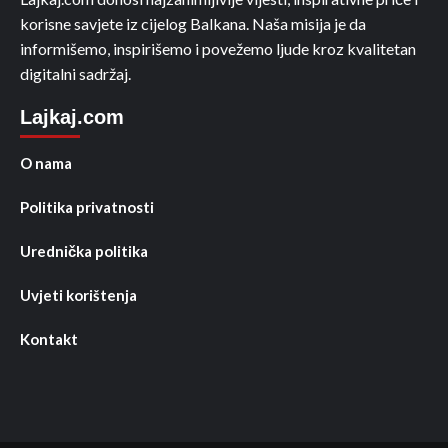
korisne savjete iz cijelog Balkana. Naša misija je da
informišemo, inspirišemo i povežemo ljude kroz kvalitetan
digitalni sadržaj.
Lajkaj.com
O nama
Politika privatnosti
Urednička politika
Uvjeti korištenja
Kontakt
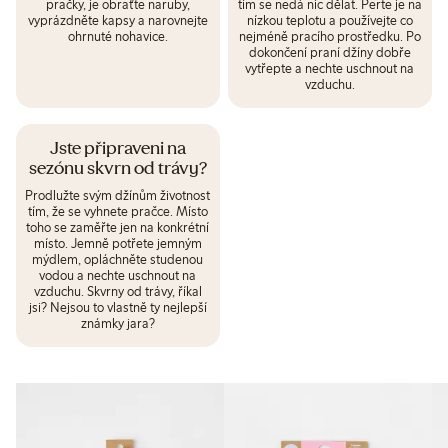
pračky, je obraťte naruby,
tím se nedá nic dělat. Perte je na
vyprázdněte kapsy a narovnejte
nízkou teplotu a používejte co
ohrnuté nohavice.
nejméně pracího prostředku. Po
dokončení praní džíny dobře
vytřepte a nechte uschnout na
vzduchu.
Jste připraveni na
sezónu skvrn od trávy?
Prodlužte svým džínům životnost
tím, že se vyhnete pračce. Místo
toho se zaměřte jen na konkrétní
místo. Jemně potřete jemným
mýdlem, opláchněte studenou
vodou a nechte uschnout na
vzduchu. Skvrny od trávy, říkal
jsi? Nejsou to vlastně ty nejlepší
známky jara?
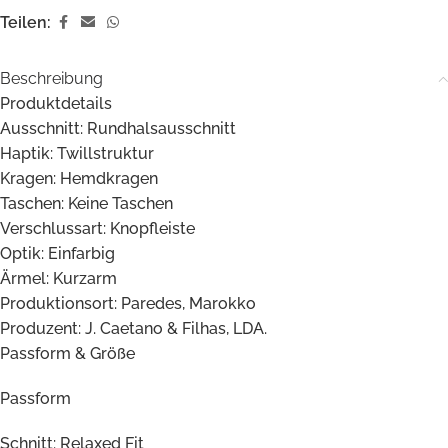
Teilen:
Beschreibung
Produktdetails
Ausschnitt: Rundhalsausschnitt
Haptik: Twillstruktur
Kragen: Hemdkragen
Taschen: Keine Taschen
Verschlussart: Knopfleiste
Optik: Einfarbig
Ärmel: Kurzarm
Produktionsort: Paredes, Marokko
Produzent: J. Caetano & Filhas, LDA.
Passform & Größe
Passform
Schnitt: Relaxed Fit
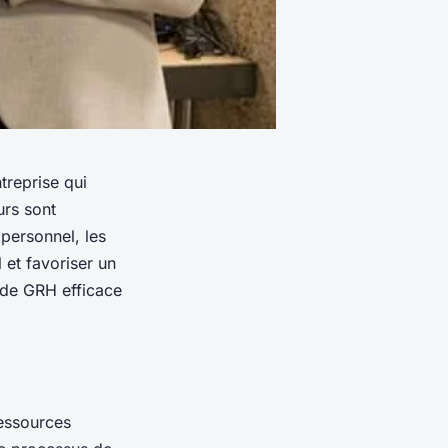
treprise qui
urs sont
personnel, les
 et favoriser un
 de GRH efficace
ressources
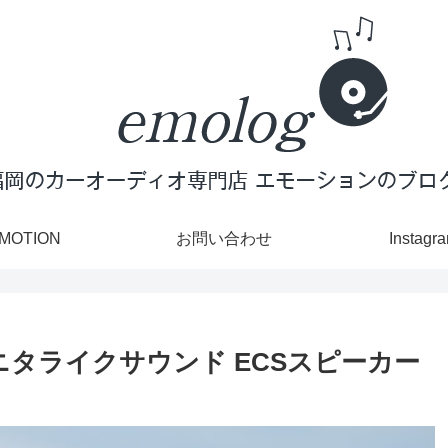
MOTION
お問い合わせ
Instagr
モニタライクサウンド ECSスピーカー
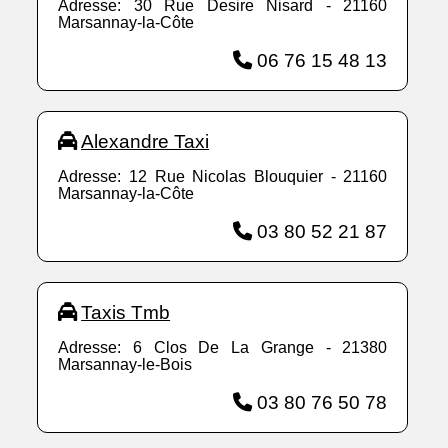
Adresse: 30 Rue Desire Nisard - 21160
Marsannay-la-Côte
06 76 15 48 13
Alexandre Taxi
Adresse: 12 Rue Nicolas Blouquier - 21160
Marsannay-la-Côte
03 80 52 21 87
Taxis Tmb
Adresse: 6 Clos De La Grange - 21380
Marsannay-le-Bois
03 80 76 50 78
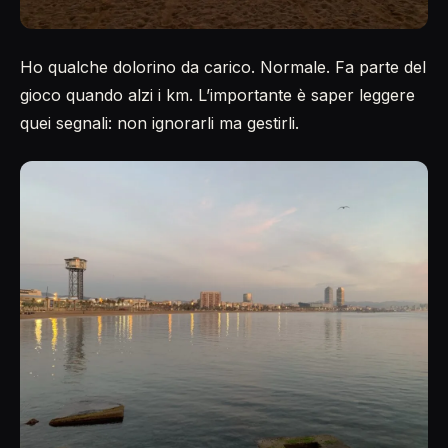
Ho qualche dolorino da carico. Normale. Fa parte del
gioco quando alzi i km. L’importante è saper leggere
quei segnali: non ignorarli ma gestirli.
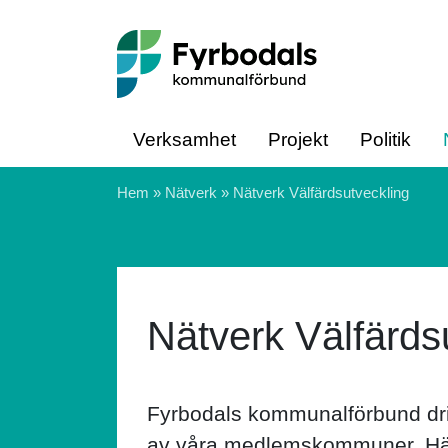
Hoppa till innehåll
Verksamhet
Projekt
Politik
Hem
»
Nätverk
»
Nätverk Välfärdsutveckling
Nätverk Välfärds
Fyrbodals kommunalförbund driv
av våra medlemskommuner. Här h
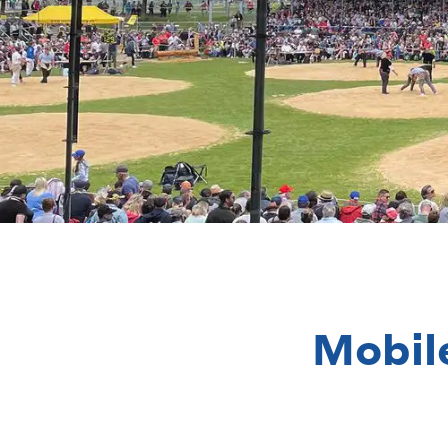
Mobil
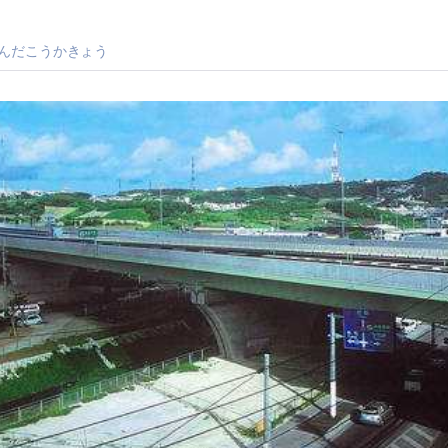
んだこうかきょう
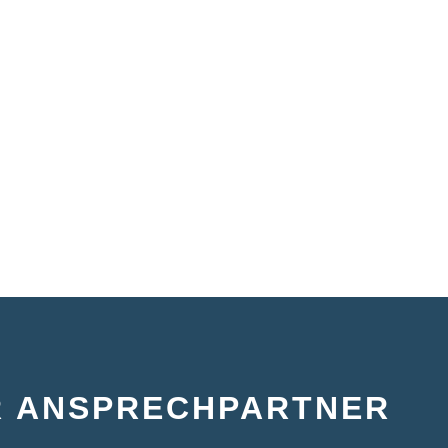
R ANSPRECHPARTNER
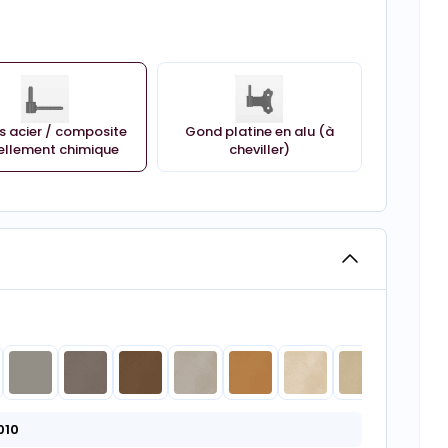
 acier / composite
Gond platine en alu (à
ellement chimique
cheviller)
010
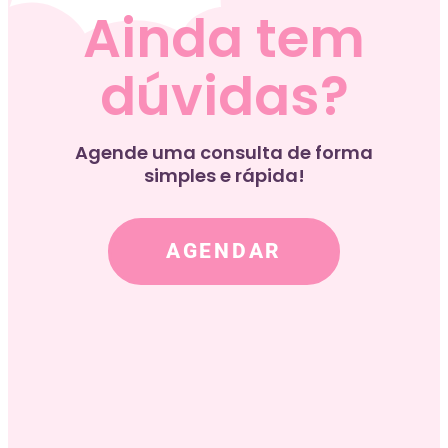
Ainda tem
dúvidas?
Agende uma consulta de forma
simples e rápida!
AGENDAR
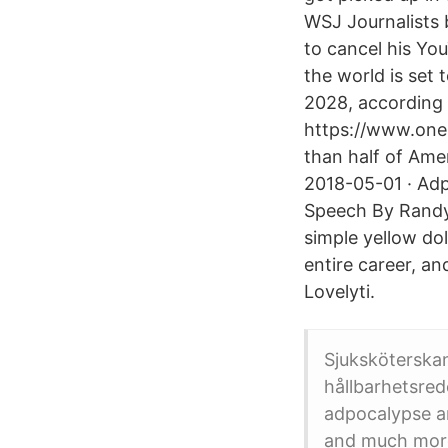
WSJ Journalists 
to cancel his Yo
the world is set 
2028, according 
https://www.one
than half of Ame
2018-05-01 · Adp
Speech By Randy 
simple yellow do
entire career, a
Lovelyti.
Sjuksköterskan
hållbarhetsred
adpocalypse a
and much mor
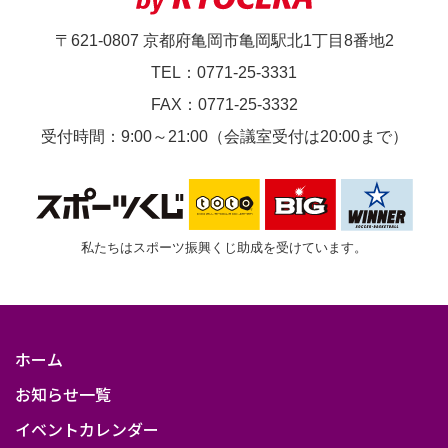
一
〒621-0807 京都府亀岡市亀岡駅北1丁目8番地2
般
TEL：0771-25-3331
可）
FAX：0771-25-3332
受付時間：9:00～21:00（会議室受付は20:00まで）
私たちはスポーツ振興くじ助成を受けています。
ホーム
お知らせ一覧
イベントカレンダー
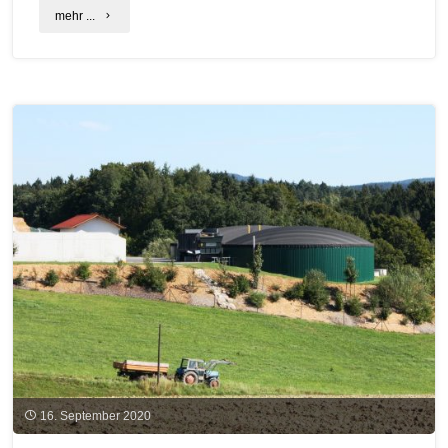
"Holzvergasungsanlagen"
mehr ...
16. September 2020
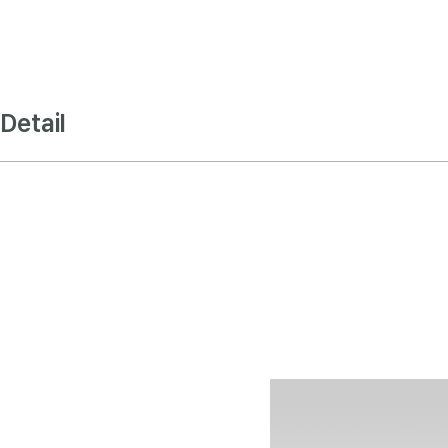
Detail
········
PROMPT:
Each line in the entries above that includes the string "Nätverk" should be extracted.

EXERCISE SOLUTION:
Nätverk
Nätverk Välfärdsutveckling
Nätverk Välfärds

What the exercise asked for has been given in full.